* Passage:
++++

It's common knowledge today that fisheries around the world are collapsing—a huge portion of them are either overfished (being harvested too heavily for their populations to keep reproducing properly) or operating at maximum capacity (on the brink of being overfished). It's a situation that threatens the livelihoods of millions of people and is already dragging down the global economy. That fisheries are capable of recovering if certain actions are taken —establishing marine reserves, using different fishing gear, reducing the government subsidies that incentivize overfishing—is also becoming well-known. What is not well-known or fully understood yet is that there are several reasons, rooted in behavioral psychology, why the people who stand to benefit most from these actions may resist them.

++++

* Material supplied:

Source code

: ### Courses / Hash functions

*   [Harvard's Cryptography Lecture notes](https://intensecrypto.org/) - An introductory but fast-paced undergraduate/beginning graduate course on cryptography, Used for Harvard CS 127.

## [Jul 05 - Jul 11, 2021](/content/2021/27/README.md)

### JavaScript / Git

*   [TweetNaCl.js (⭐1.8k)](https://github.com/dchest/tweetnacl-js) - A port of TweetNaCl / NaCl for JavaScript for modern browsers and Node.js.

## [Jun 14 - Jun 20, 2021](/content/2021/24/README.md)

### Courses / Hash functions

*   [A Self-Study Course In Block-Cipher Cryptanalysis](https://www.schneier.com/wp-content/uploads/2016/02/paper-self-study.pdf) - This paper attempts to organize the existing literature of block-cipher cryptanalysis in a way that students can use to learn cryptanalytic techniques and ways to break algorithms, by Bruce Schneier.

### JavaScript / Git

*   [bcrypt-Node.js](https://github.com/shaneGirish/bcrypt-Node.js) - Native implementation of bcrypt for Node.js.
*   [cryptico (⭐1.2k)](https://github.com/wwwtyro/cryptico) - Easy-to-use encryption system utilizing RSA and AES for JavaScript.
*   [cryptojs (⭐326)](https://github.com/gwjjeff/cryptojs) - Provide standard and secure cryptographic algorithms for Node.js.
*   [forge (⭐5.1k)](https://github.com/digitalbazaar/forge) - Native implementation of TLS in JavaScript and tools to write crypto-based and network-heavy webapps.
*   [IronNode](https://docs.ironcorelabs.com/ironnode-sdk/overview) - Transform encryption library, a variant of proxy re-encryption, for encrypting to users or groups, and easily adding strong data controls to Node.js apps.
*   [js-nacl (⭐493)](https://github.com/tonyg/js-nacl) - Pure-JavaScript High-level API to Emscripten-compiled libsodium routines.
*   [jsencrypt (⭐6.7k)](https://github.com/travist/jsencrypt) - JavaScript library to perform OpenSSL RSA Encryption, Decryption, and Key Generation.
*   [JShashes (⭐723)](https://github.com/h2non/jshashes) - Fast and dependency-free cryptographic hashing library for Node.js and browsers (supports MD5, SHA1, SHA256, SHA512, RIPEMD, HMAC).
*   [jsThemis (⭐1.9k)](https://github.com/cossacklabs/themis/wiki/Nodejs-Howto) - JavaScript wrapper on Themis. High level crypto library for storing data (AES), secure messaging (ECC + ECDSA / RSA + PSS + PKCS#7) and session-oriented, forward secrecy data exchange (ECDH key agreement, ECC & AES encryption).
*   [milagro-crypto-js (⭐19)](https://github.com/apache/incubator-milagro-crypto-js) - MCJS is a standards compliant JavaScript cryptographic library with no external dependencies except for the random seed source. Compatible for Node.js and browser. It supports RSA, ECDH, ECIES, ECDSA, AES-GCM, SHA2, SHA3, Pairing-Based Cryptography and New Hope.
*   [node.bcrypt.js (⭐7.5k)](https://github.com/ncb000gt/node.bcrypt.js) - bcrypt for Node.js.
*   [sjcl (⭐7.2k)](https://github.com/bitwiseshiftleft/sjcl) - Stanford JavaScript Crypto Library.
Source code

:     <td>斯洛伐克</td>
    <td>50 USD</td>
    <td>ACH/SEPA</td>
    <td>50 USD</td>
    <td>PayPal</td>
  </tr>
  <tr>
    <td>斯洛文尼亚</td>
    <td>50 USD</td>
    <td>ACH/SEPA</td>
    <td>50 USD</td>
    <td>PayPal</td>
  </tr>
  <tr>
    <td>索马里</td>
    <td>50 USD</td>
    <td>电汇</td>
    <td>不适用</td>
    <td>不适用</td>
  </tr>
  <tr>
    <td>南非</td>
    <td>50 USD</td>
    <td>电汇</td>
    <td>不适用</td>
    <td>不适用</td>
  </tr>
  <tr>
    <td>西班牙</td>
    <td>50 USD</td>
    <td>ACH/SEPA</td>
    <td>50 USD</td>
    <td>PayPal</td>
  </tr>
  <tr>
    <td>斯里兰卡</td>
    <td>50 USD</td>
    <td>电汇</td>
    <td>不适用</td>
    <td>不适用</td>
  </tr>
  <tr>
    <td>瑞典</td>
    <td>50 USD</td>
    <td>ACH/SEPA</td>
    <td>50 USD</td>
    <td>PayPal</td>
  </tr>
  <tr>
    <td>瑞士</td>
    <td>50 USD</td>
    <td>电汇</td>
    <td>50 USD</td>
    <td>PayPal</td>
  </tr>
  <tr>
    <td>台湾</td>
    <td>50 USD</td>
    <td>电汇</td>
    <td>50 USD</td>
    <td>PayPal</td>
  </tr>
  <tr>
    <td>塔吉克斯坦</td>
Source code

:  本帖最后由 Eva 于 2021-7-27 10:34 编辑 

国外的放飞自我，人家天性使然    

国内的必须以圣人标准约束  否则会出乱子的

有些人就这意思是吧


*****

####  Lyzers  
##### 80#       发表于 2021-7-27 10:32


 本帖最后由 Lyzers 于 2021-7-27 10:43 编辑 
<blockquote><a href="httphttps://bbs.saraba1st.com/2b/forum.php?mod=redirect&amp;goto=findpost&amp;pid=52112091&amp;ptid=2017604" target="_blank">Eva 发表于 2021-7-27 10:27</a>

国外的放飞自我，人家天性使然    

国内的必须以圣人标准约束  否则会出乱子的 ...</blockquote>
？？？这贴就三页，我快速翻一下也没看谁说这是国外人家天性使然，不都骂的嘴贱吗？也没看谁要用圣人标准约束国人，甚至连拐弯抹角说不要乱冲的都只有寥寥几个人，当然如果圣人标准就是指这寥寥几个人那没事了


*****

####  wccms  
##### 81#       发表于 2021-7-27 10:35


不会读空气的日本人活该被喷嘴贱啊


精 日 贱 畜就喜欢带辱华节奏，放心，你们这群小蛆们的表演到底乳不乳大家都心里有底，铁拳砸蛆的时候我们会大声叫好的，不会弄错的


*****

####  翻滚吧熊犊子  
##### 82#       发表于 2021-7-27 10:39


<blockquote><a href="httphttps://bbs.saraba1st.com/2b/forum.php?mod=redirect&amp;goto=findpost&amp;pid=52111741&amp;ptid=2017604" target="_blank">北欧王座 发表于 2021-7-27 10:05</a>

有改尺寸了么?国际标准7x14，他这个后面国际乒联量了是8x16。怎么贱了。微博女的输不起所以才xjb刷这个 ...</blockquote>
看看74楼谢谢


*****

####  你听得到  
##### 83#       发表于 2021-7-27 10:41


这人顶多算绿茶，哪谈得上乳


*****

++++

* Work instruction A: Summarize the fisheries passage in two sentences.
* Work instruction B: According to the fisheries passage, what does it mean for a fishery to be operating at maximum capacity?
* Work instruction C: Continue the fisheries passage from the point where it stops.
The records have no connection to the text about fisheries.

* Output A: Fisheries worldwide are collapsing, with many overfished or at maximum capacity, which threatens millions of livelihoods and is already hurting the global economy. Although it is increasingly known that fisheries can recover through measures such as marine reserves, different fishing gear, and reduced subsidies, it is less understood that behavioral psychology gives several reasons why those who would benefit most may resist these measures.

* Output B: It means the fishery is on the brink of being overfished.

* Output C:
As Johnson explains, many fishing communities are severely constrained by poverty. The circumstances of poverty "lead people to make decisions that are not sustainable for long-term vibrant fisheries." The reality is not that they "don't care about the environment"; it's that "they need to care more at the moment about how they’re going to feed their family, put food on the table, pay their bills, and make ends meet," says Johnson. Their current financial conditions necessitate short-term rather than long-term thinking. 

Johnson engaged with over 350 fishermen and SCUBA divers in Curacao and Bonaire in a way quite similar to how the Stanford researchers engaged with American children in the marshmallow experiment. Johnson asked her subjects to choose between receiving 50 U.S. dollars in two weeks or some incrementally fewer number of dollars immediately to test their time preferences, or how much they valued short-term gains over long-term gains. A subject, given the choice between $50 in two weeks or $45 that same day, might choose to take $45. When asked if he would prefer $40 that day instead of $50 later, he might still favor the immediate payout. When forced to consider the difference between $35 immediately and $50 later, though, he might change his mind and decide to wait.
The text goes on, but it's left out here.